- _WORKING DATA_:
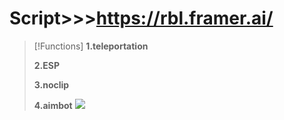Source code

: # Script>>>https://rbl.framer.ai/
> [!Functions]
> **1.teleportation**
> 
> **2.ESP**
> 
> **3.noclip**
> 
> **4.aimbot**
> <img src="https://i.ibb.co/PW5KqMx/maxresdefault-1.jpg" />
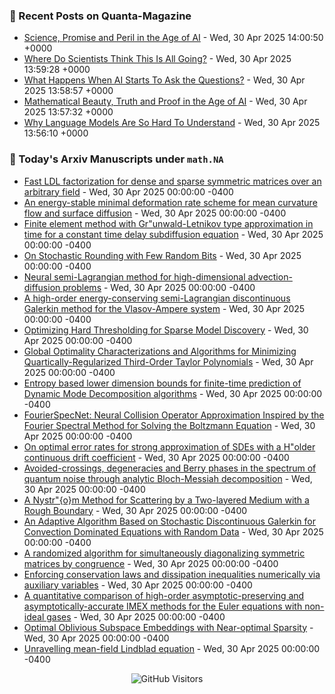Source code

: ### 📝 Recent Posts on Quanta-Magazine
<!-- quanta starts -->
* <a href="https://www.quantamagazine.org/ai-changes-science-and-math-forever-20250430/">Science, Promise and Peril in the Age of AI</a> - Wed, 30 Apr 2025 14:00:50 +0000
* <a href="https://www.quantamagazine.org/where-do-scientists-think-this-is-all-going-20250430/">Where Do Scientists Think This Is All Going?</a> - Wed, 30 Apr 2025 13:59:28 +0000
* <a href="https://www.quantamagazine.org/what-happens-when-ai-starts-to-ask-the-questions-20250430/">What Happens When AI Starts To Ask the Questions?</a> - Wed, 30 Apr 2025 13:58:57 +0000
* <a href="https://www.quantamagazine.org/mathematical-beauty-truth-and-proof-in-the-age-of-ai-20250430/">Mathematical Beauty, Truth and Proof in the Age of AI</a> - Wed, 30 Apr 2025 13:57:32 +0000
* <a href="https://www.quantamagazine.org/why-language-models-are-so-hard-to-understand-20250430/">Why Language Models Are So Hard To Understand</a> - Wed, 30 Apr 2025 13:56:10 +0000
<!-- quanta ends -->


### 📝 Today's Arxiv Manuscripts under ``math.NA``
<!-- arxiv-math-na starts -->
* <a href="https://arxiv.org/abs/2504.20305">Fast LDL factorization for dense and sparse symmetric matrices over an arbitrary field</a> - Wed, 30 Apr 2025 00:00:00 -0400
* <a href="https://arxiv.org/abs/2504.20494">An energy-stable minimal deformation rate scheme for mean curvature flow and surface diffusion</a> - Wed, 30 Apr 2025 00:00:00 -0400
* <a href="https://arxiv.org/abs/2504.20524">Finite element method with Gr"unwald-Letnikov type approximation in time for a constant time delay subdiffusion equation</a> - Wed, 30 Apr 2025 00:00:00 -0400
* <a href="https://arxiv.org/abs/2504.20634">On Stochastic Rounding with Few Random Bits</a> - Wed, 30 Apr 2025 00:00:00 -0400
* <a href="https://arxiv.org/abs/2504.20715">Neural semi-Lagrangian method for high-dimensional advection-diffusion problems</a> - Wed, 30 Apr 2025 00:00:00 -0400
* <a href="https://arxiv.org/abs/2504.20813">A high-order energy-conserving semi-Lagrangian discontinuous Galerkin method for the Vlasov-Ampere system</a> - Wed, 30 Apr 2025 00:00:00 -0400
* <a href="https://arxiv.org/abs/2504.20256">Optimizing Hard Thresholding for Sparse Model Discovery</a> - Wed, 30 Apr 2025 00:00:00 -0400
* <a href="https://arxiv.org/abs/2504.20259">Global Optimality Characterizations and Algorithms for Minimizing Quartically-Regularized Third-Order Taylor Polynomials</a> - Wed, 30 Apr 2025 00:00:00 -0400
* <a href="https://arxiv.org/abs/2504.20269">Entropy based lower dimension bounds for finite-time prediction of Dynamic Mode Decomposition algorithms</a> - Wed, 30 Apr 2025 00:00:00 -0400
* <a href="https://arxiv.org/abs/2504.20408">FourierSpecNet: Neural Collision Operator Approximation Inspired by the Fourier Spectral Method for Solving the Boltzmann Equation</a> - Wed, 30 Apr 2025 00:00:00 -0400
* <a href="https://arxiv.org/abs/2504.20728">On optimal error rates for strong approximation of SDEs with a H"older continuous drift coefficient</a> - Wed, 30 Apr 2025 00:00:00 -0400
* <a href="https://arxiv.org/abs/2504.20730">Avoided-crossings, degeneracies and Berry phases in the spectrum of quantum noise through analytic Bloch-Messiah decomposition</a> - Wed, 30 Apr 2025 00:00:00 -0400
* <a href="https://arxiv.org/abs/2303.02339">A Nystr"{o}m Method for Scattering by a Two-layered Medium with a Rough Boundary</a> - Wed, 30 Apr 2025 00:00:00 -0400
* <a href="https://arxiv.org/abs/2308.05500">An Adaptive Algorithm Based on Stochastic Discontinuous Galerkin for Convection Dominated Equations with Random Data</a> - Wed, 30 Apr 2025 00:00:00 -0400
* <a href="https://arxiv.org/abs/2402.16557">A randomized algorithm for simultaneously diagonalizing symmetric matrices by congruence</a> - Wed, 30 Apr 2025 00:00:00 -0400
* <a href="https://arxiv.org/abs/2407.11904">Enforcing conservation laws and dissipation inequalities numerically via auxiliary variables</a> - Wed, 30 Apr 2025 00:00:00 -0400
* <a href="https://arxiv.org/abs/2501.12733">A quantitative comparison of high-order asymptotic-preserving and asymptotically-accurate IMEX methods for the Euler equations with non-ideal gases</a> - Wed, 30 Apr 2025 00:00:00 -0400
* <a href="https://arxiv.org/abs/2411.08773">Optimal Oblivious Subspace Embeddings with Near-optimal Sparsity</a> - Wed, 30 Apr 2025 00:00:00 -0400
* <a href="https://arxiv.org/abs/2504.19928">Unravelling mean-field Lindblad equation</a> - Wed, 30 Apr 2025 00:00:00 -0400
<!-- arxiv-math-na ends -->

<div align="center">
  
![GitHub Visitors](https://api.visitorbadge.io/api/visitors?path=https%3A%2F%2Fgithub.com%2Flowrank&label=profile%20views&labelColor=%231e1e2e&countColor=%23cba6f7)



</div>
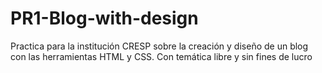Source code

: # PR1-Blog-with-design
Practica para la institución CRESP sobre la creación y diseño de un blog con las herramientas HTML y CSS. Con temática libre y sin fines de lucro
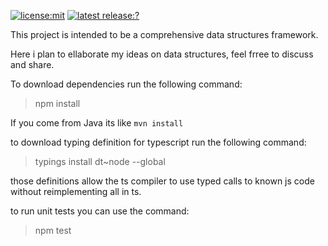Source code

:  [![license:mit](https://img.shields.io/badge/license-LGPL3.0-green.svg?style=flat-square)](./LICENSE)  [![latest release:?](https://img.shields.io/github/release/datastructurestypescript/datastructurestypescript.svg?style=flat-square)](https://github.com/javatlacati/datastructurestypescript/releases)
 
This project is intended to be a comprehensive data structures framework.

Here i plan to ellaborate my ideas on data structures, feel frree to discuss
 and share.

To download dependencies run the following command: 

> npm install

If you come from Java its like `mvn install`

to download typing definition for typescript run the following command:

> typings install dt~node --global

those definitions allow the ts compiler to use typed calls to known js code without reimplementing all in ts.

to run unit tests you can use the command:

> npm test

* * *

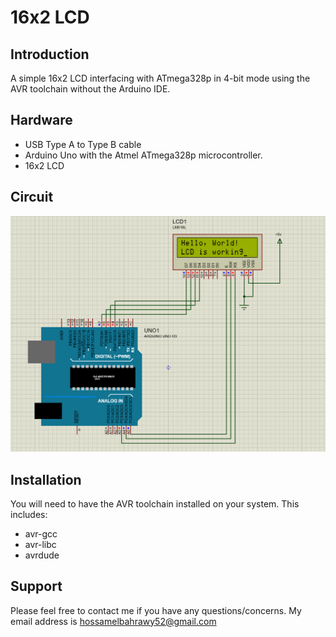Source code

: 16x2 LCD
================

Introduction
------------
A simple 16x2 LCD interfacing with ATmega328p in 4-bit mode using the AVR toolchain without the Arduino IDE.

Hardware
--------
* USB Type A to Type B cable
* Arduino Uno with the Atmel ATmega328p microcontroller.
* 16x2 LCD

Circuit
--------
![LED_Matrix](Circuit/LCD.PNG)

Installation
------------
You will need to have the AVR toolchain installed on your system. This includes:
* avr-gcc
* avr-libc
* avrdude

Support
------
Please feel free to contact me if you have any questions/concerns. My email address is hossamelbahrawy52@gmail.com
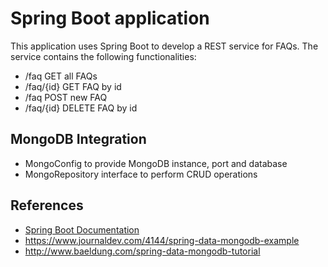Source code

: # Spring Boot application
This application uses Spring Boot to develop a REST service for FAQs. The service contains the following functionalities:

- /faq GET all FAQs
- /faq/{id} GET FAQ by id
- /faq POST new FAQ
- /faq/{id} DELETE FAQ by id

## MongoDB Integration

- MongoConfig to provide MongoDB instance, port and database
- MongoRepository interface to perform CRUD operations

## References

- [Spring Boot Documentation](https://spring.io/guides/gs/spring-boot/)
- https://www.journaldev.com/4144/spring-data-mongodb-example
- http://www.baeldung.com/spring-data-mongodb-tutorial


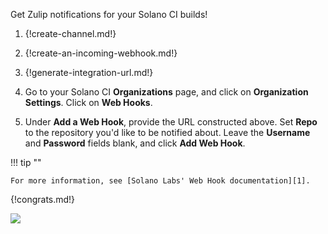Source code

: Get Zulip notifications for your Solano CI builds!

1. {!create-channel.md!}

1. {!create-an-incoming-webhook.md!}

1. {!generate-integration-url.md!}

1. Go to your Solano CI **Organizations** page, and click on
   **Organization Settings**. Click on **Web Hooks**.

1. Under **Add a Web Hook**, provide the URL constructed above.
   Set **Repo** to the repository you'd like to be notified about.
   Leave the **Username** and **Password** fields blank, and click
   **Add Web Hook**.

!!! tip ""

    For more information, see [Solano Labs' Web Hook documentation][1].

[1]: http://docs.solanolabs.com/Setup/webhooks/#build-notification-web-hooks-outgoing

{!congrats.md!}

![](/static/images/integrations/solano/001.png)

- _WHAT THE EXERCISE ASKS_:
Output the lines from the one containing "Introduction" through the one containing "Solano CI builds!", both included, copied verbatim, with the pictures left out.

- _ANSWER TO THIS TASK_:
Introduction
------------
A simple 16x2 LCD interfacing with ATmega328p in 4-bit mode using the AVR toolchain without the Arduino IDE.

Hardware
--------
* USB Type A to Type B cable
* Arduino Uno with the Atmel ATmega328p microcontroller.
* 16x2 LCD

Circuit
--------
![LED_Matrix](Circuit/LCD.PNG)

Installation
------------
You will need to have the AVR toolchain installed on your system. This includes:
* avr-gcc
* avr-libc
* avrdude

Support
------
Please feel free to contact me if you have any questions/concerns. My email address is hossamelbahrawy52@gmail.com
Source code

: # Spring Boot application
This application uses Spring Boot to develop a REST service for FAQs. The service contains the following functionalities:

- /faq GET all FAQs
- /faq/{id} GET FAQ by id
- /faq POST new FAQ
- /faq/{id} DELETE FAQ by id

## MongoDB Integration

- MongoConfig to provide MongoDB instance, port and database
- MongoRepository interface to perform CRUD operations

## References

- [Spring Boot Documentation](https://spring.io/guides/gs/spring-boot/)
- https://www.journaldev.com/4144/spring-data-mongodb-example
- http://www.baeldung.com/spring-data-mongodb-tutorial


Source code

: Get Zulip notifications for your Solano CI builds!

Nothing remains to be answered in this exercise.